Authors
Kudalavagothi Afeeza, Boopathy Priya Dharshini, Suresh Vasugi, Elangovan Dilipan
Published in
3 Biotech. Volume 16. Issue 8. Pages 319. Epub Jul 09, 2026.
Abstract
Seagrass and coral reef sediments from Minicoy Island were investigated to compare bacterial community composition and predicted functional potential using 16S rRNA gene (V3-V4) amplicon sequencing. Sequence data were processed in QIIME2 with Deblur-generated amplicon sequence variants and taxonomic classification against the SILVA database. Alpha and beta diversity analyses revealed high similarity in microbial community composition between seagrass and coral reef sediments, indicating strong ecological connectivity within the atoll environment. Proteobacteria, Bacteroidota, and Desulfobacterota were dominant across both habitats, while sulfate-reducing families such as Desulfobulbaceae and Desulfobacteraceae were relatively enriched in seagrass sediments. Correlation analysis showed that microbial diversity was positively associated with nutrient concentrations and turbidity, and negatively associated with temperature and particulate organic carbon.
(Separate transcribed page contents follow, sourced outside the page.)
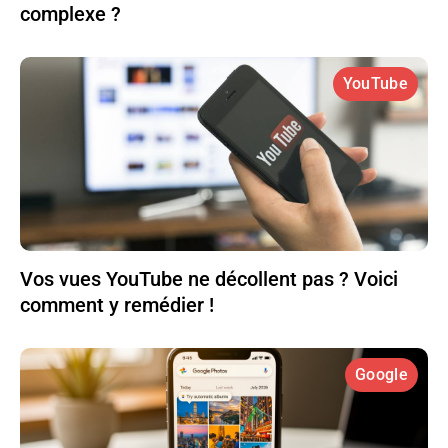
complexe ?
YouTube
Vos vues YouTube ne décollent pas ? Voici
comment y remédier !
Google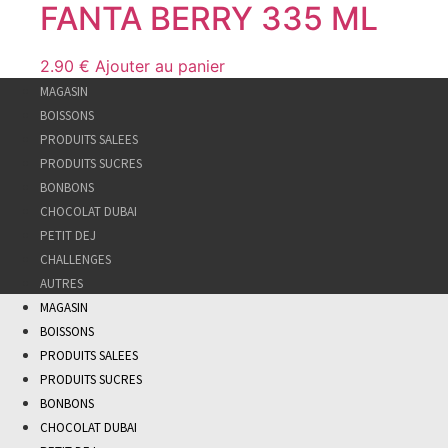
FANTA BERRY 335 ML
2.90
€
Ajouter au panier
MAGASIN
BOISSONS
PRODUITS SALEES
PRODUITS SUCRES
BONBONS
CHOCOLAT DUBAI
PETIT DEJ
CHALLENGES
AUTRES
MAGASIN
BOISSONS
PRODUITS SALEES
PRODUITS SUCRES
BONBONS
CHOCOLAT DUBAI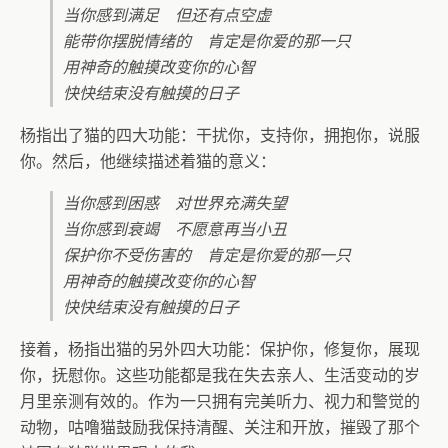
当你感到满足 但还有点空虚
能带你摆脱情绪的 肯定是你爱的那一只
用神奇的触摸改变你的心智
快快结束没有触摸的日子
杨指出了猫的四大功能：干扰你，支持你，拥抱你，说服
你。然后，他继续描述着猫的意义：
当你感到困惑 对世界充满失望
当你感到衰竭 不愿意再当小丑
保护你不受伤害的 肯定是你爱的那一只
用神奇的触摸改变你的心智
快快结束没有触摸的日子
接着，杨指出猫的另外四大功能：保护你，修复你，展现
你，抚慰你。这些功能都是我在失去亲人、生活变动的岁
月里亲测有效的。作为一只拥有完美听力、视力和警觉的
动物，咕噜猫鼓励我保持清醒、关注和开放，摧毁了那个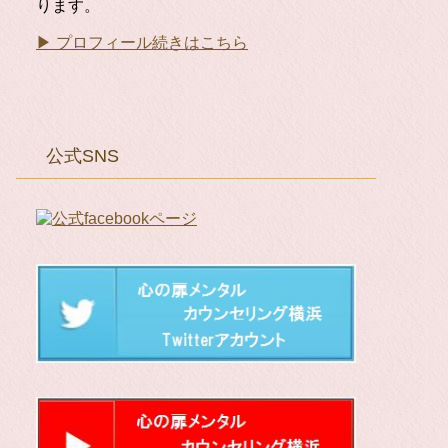
ります。
▶ プロフィール続きはこちら
公式SNS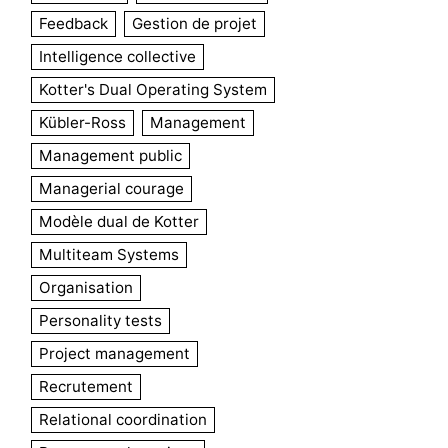
Feedback
Gestion de projet
Intelligence collective
Kotter's Dual Operating System
Kübler-Ross
Management
Management public
Managerial courage
Modèle dual de Kotter
Multiteam Systems
Organisation
Personality tests
Project management
Recrutement
Relational coordination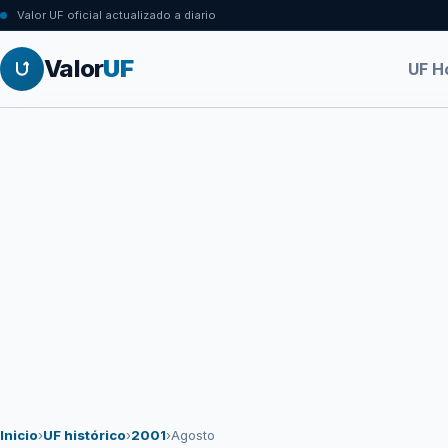
Valor UF oficial actualizado a diario
Valor
UF
UF H
Inicio
›
UF histórico
›
2001
›
Agosto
Functional prediction using PICRUSt2 and KEGG pathway annotation identified habitat-associated trends in transport- and signalling-related pathways, although these functional differences were interpreted cautiously due to the limitations of predictive approaches. Henceforth, the study provides a baseline assessment of benthic microbial communities in Lakshadweep ecosystems and highlights the need for geographically independent sampling and multi-omics approaches to validate functional and ecological inferences.
PMID:
42434790
Bibliographic data and abstract were imported from PubMed on 11 Jul 2026.